### Work instruction
In the excerpt on modeling hotel reviews, which two machine learning techniques are listed for lie detection?

### Excerpted passage
The set of top 15 features from the reviews after TD-IDF includes more words that indicates categories for reviewing, including room, staff, location, bed, and bathroom, than the reviews after count vectorization. In other words, the TD-IDF doesn't have words with a high gain ratio that related to sentiments.

- **Category**: room, staff, location, bed, bathroom
- **Sentiment**: positive, good, like (It can have more than two meanings)

In [None]:
# Display the selected top 15 features
pd.DataFrame({'Features': top_names_tdidf, 'Scores' : top_scores_tdidf}).sort_values('Scores', ascending = False).reset_index().drop(labels='index',axis=1)

## **5. Modeling**

Build sentiment classification and lie detection models using the following machine learning techniques. 
- **Sentiment Classification**: MultinomialNB (Naive Bayes), SVM(Support Vector Machine)
- **Lie Detection**: Decision Tree, Random Forest

**5-1) Create the new review and sentiment label sets after vectorization and feature selection** <Br>
Create the new review and sentiment label sets based on the selected top 15 features from Count Vectorization and TD-IDF.

In [None]:
X_reviews_cv_top = X_reviews_cv[:, top_index_cv]
X_reviews_tdidf_top = X_reviews_tdidf[:, top_index_tdidf]

**5-2) Split into train and test sets** <br>
For modeling, divide the review and sentiment label data into train and test sets.

In [None]:
# count vectorized reviews
from sklearn.model_selection import train_test_split
X_train_cv, X_test_cv, y_train_cv, y_test_cv = train_test_split(X_reviews_cv_top, Y_reviews, test_size=0.2, random_state=42)

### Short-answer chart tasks
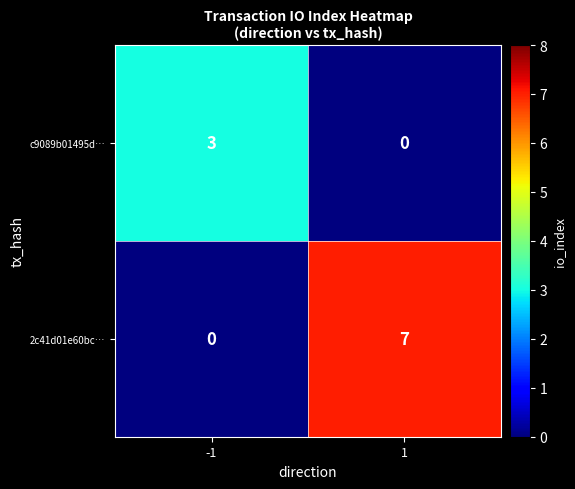

Reading left to right, transcribe all the data shown in this chart.

c9089b01495d…: -1=3	1=0
2c41d01e60bc…: -1=0	1=7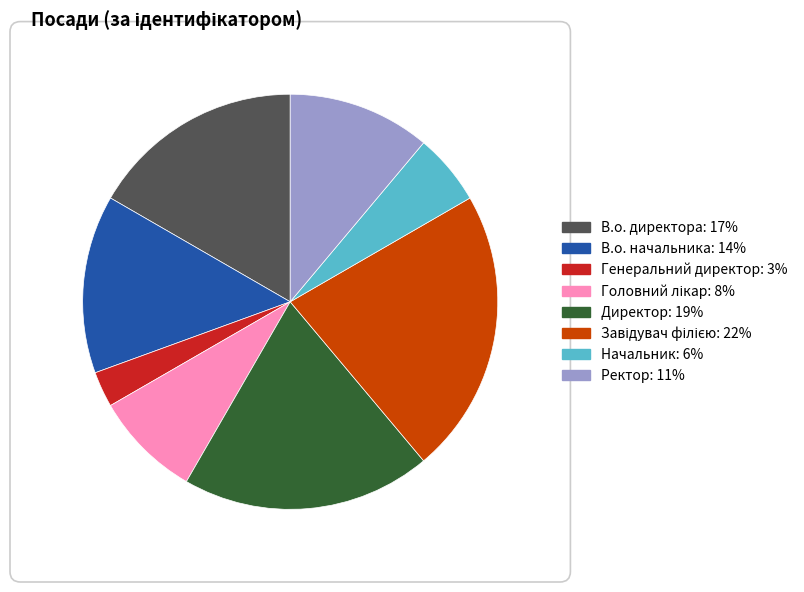

Approximately how many times larger is the value at Ректор compared to Директор?

0.6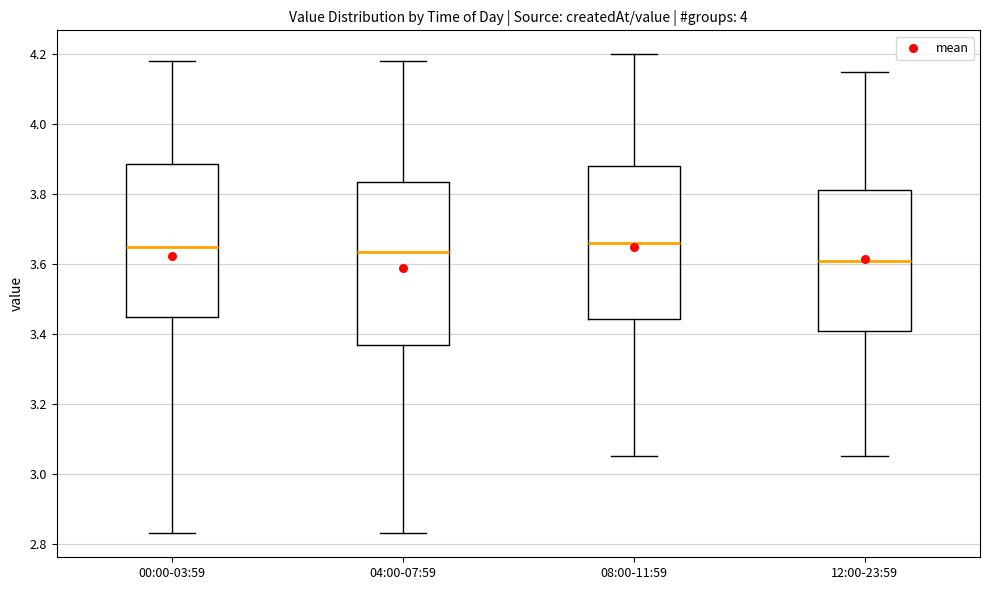

Reading left to right, transcribe this box plot: for each box, give where its median line is, the range the box spans, and where its two whiskers end, as read against the y-axis. The values are not printed on the chart, so give them approximately, as read against the axis.

00:00-03:59: median 3.66, box 3.44 to 3.88, whiskers 2.84 to 4.18
04:00-07:59: median 3.64, box 3.36 to 3.84, whiskers 2.84 to 4.18
08:00-11:59: median 3.66, box 3.44 to 3.88, whiskers 3.06 to 4.20
12:00-23:59: median 3.62, box 3.42 to 3.82, whiskers 3.06 to 4.16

### Exercise answer
Decision Tree and Random Forest.